Estes suicídios são o resultado da aplicação de ideias de gestão «simplórias»; a Humanidade tem de encontrar forma de se libertar das ideias simplórias; acho que o próximo post no outramargem vai mesmo ser sobre isso.
João, triturar e menosprezar os empregados não é gestão, é agressão.
Filipe, gostava de ouvir que esse gestor de que falaste (cuja empresa terá falido), fora um dos recentes infelizes empregados da France Telecom que se suicidara.
Lopes, caminhamos, então, para o trabalho barato e para a miséria de milhões...
Anónimo, se os bancos começarem a cobrar 1,5 euros para cada levantamento no multibanco, sugiro que se deite todo o tipo de porcaria na ranhura das máquinas para as encravar. E vai tudo aos balcões levantar dinheiro.

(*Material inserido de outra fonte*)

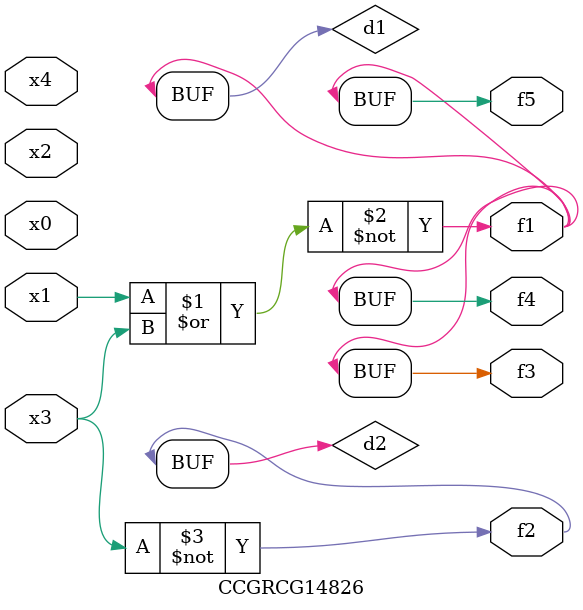
<source format=v>
module CCGRCG14826(
	input x0, x1, x2, x3, x4,
	output f1, f2, f3, f4, f5
);

	wire d1, d2;

	nor (d1, x1, x3);
	not (d2, x3);
	assign f1 = d1;
	assign f2 = d2;
	assign f3 = d1;
	assign f4 = d1;
	assign f5 = d1;
endmodule

</source>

Alf, esta gestão simplória é assassina. Os responsáveis devem pagar por isso.
Diogo,
A guilhotina pode ser o fim para estes gestores do terror.
Para que no meio conhecam o terror de verdades paralelas.
Abraco,
Zorze
Florzinhas de estufa...
qualquer assalariado a recibos verdes sofre mais pressão que estas madonnas mal habituadas.
Diogo
è o neo-liberalismo ou para mim o capitalismo selvagem em todo o seu explendor só falta pedirem para cortar logo a jugular no momento do contrato
Beijos
Zorze, a guilhotina é apenas uma, entre muitas outras soluções.

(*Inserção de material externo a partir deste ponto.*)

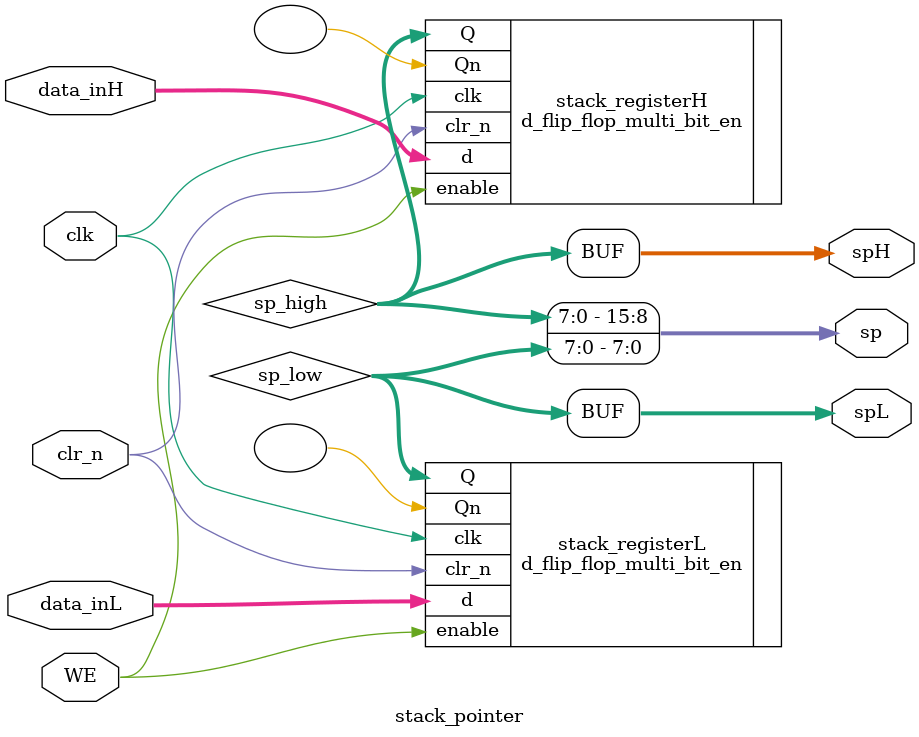
<source format=v>
module stack_pointer(
    input clk,
    input clr_n,

    input [7:0]data_inH,
    input [7:0]data_inL,
    input WE,
    output [7:0]spH,
    output [7:0]spL,
    output [15:0]sp
);

wire [7:0]sp_high;
wire [7:0]sp_low;

d_flip_flop_multi_bit_en #(8, 0) stack_registerH (
	.d(data_inH), .clk(clk), .clr_n(clr_n), .enable(WE),
	.Q(sp_high), .Qn()
);

d_flip_flop_multi_bit_en #(8, 0) stack_registerL (
	.d(data_inL), .clk(clk), .clr_n(clr_n), .enable(WE),
	.Q(sp_low), .Qn()
);

assign spH = sp_high;
assign spL = sp_low;

assign sp = {
    sp_high,
    sp_low
};

endmodule
</source>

Schwein Anonym, talvez os assalariados a recibos verdes se devam virar para o governo, e apurar a lâmina.
Ana, exacto. É um mundo cão. A resposta não se pode limitar a rosnar, deve morder até ao osso. Beijo.
Não percebo. então se se querem matar que levem com eles quem lhes fez o caminho... isso é que é ser o derradeiro ato inteligente!